核異型度グレード3〈核異型2、核分裂3〉。
Her-2 陰性、ER 3b、PgR 3b、増殖能 中~高、断端 陰性、EIC 陰性。
ルミナールAとのことですが、判断が微妙でありルミナールBの可能性も
なくはないとのことです。
ルミナールBだと抗がん剤治療も追加とのこ
とですが、やはり抗がん剤治療も行うべきなのでしょうか。
悩んでおります。
よろしくお願いいたします。
 

田澤先生からの回答

こんにちは。田澤です。
ルミナールA(抗癌剤は不要)とルミナールB(抗癌剤が必要)を分けるために、現在一般的に行われいるのは「Ki67の免疫染色」です。
この値が低い場合には「ルミナールAとして抗がん剤が不要」
高ければ「ルミナールBとして抗がん剤は不要」
となります。
○本来は「496もの遺伝子群の発現パターンによる分類」を『簡易的に4個(ER, PgR, HER2, Ki67)の免疫染色に簡便化』したものであり、どうしても大きな誤差が生じます。
 その誤差を埋める手段の一つがOncotypeDXです。
 これは(ER, PgR, HER2, Ki67を含む)16の癌関連遺伝子及び5の対照遺伝子の発現で、「より本物のサブタイプ分類に近付けた」と考えます。
「ルミナールAとのことですが、判断が微妙でありルミナールBの可能性もなくはないとのことです。」
⇒今回の病理結果の記載にはKi67が見当たりません。
 「判断が微妙」という記載からは(実際は)Ki67=20%前後なのでしょうか?
「ルミナールBだと抗がん剤治療も追加とのことですが、やはり抗がん剤治療も行うべきなのでしょうか。」
⇒もしも、どうしても迷うのであればOncotype DXするといいと思います。
 
 

 

質問者様から 【質問2】

田澤先生、こんにちは。
前回管理番号3559抗がん剤治療について質問させていただきました。
ご回答いただきありがとうございました。
本当に勉強になります。
少し説明不足がありまして申し訳ありませんでした。
増殖能がKi67のことでした。
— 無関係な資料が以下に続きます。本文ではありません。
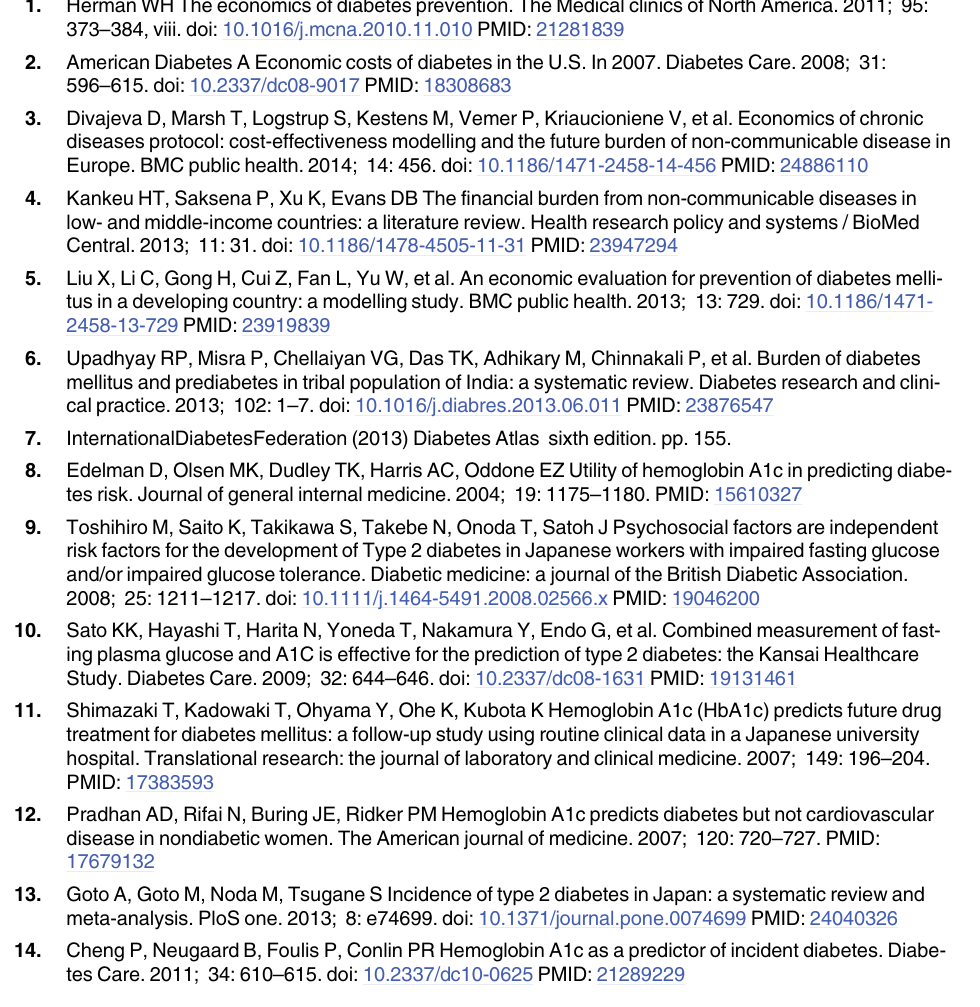
levels in the follow-up and lost to follow-up 1c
。
Ki67は中~高と示されておりました。
実際は数値ででているけど、病理検査段階で、○%~○%は中というような判断をしていたりするのでしょうか。
Ki67は必ず数値ででるものなのでしょうか。
Oncotype DXは最近はされる方は多いのでしょうか。
保険適用外とのことで。。
よろしくお願いいたします。
 

田澤先生から 【回答2】

こんにちは。田澤です。
「Ki67は中~高と示されておりました。実際は数値ででているけど、病理検査段階で、○%~○%は中というような判断をしていたりするのでしょうか。Ki67は必ず数値ででるものなのでしょうか。」
⇒これは単純な話です。
 昔(今でも?)紅白歌合戦で紅組と白組の勝敗を判断するために「日本野鳥の会」の方達が「カチャカチャ」指で押して数えていましたね?(覚えていますか?)
 このKi67の計測はまさにコレなのです。
 実際に病理医が1000個近くの癌細胞を(野鳥の会の人達のように)カウントして(Ki67を染色する試薬に染まっているかどうか)判定しているのです。
 だから、病理医にとってはかなりの負担であり、「この作業で導かれた結果に責任を全面的に負いたくない」という意識から「結果をあいまいにしたがる」傾向にあります。
 
 想像してみてください。
 自分が「カチャカチャ」した結果の数え間違いが、ある患者さんの「化学療法をするかどうか」を決めることになるかもしれないのです。
 その精神的な負担たるや、大変なものです。
 「少しでもファジーにさせてくれ」となりますよね?
「Oncotype DXは最近はされる方は多いのでしょうか」
⇒多いです。
 江戸川では特に増加しています。(乳がんプラザで紹介していることが理由でしょう)
 前回の回答にコメントしたように…
 ○本来は「496もの遺伝子群の発現パターンによる分類」を『簡易的に4個(ER,
PgR, HER2, Ki67)の免疫染色に簡便化』したものでは、どうしても大きな誤差が生じます。
 その誤差を埋める手段の一つがOncotypeDXです。
 これは(ER, PgR, HER2, Ki67を含む)16の癌関連遺伝子及び5の対照遺伝子の発現で、「より本物のサブタイプ分類に近付けた」と考えます。